PASSAGE PROVIDED.
+===+

2013 Yamaha FJR1300A Review - Motorcycle.com
I last remember riding Yamaha’s FJR1300 approximately four years ago, and I was impressed by its power, comfort, and touring abilities. But I remember thinking: “You mean this bike hasn’t had an overhaul since it was first introduced in the States five years ago (2003)?”
Four years on and it’s even more surprising Yamaha has kept the venerable FJR relatively unchanged all this time. Now, with mounting pressure from the Kawasaki Concours 14, Triumph Trophy, BMW K1600 and others, the Tuning Fork company realized it couldn’t keep its hands in its pockets any longer. Meet the 2013 Yamaha FJR1300A.
The good news, clearly, is an updated FJR. However, those hoping for a major overhaul will be disappointed. Yamaha has focused on improving the rider experience, making it more comfortable and refined in response to owner surveys which note a considerable increase in FJR owners taking full-day or long-distance trips the past three years.
More Than Skin Deep
First in Yamaha’s list of changes is the switch to Yamaha’s Chip Controlled Throttle (YCC-T), or throttle-by-wire in layman's terms. The switch allows more precise throttle response and a lighter throttle effort for the rider.
More importantly, YCC-T facilitates the implementation of three features becoming more prevalent in the sport-touring category: traction control, drive modes (or D-Modes in Yamaha vernacular) and cruise control. The two position (on or off) traction control utilizes wheel-speed, throttle and gear-position sensors. Should intervention be needed, the system responds by cutting ignition, fuel and closing the throttle valves, or some combination of the three.
The two-position (Sport or Touring) Drive mode doesn’t change peak power, but Touring mode softens the power delivery, especially during the first quarter turn. Sport, then, keeps power delivery sharp at all times. Cruise control works much as it does in cars. It can only be activated in the upper three gears (third, fourth and fifth), with all the adjustments done via large buttons on the left switchgear.
Engine internals are largely the same as before, with a few notable changes. The engine now sees sleeveless cylinders and low-friction piston rings. EFI mapping has been tweaked, and the exhaust now sees a reduction to two catalyzers from four, located just underneath the engine, helping weight centralization. These minor changes account for a 3-hp bump according to Yamaha.
There are still only five gears in the cog box, but Yamaha has employed a new machining method for the gears along with a new shift shaft. Together, they provide for a smoother shifting experience. Shaft drive transfers power to the rear wheel in a virtually maintenance-free manner.
Not much has changed with the chassis either. The frame remains the same, though a new 48mm fully adjustable conventional fork now features compression and rebound damping controlled from the right fork leg. Dual-rate springs are slightly stiffer than before, and the rear shock is also marginally stiffer to maintain balance with the front end.

+===+

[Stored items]
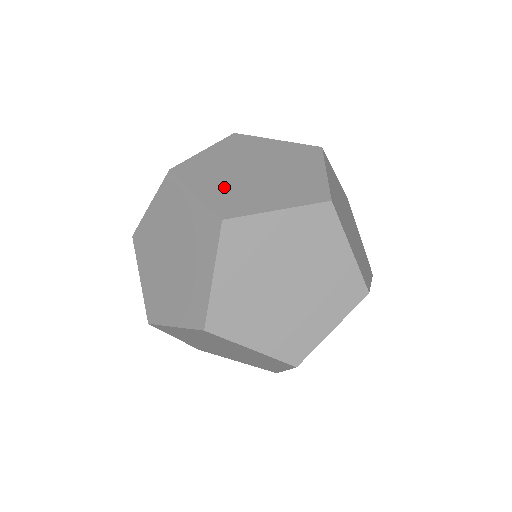
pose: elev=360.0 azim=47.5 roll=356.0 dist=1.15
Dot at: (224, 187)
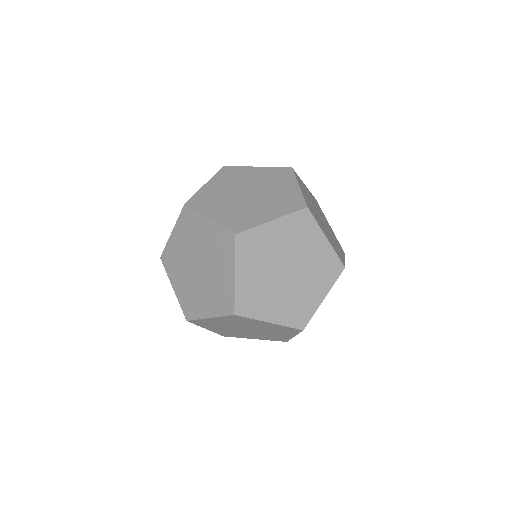
Dot at: (310, 203)
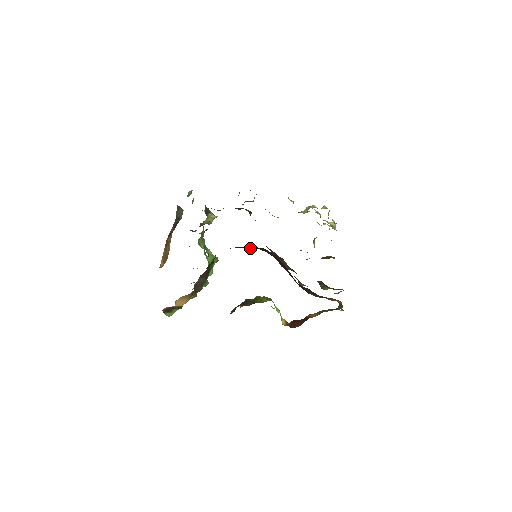
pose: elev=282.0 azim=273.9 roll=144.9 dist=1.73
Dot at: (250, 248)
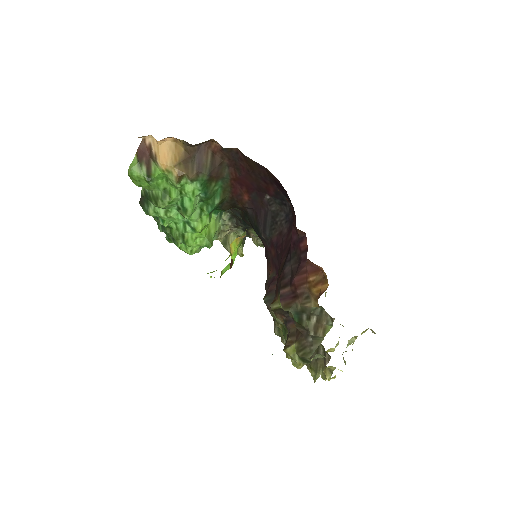
Dot at: (265, 230)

+===+

TASK GOAL. From the FJR1300A review, copy out word for word everything from "More Than Skin" down to "for the rider.".

CORRECT OUTPUT.
More Than Skin Deep
First in Yamaha’s list of changes is the switch to Yamaha’s Chip Controlled Throttle (YCC-T), or throttle-by-wire in layman's terms. The switch allows more precise throttle response and a lighter throttle effort for the rider.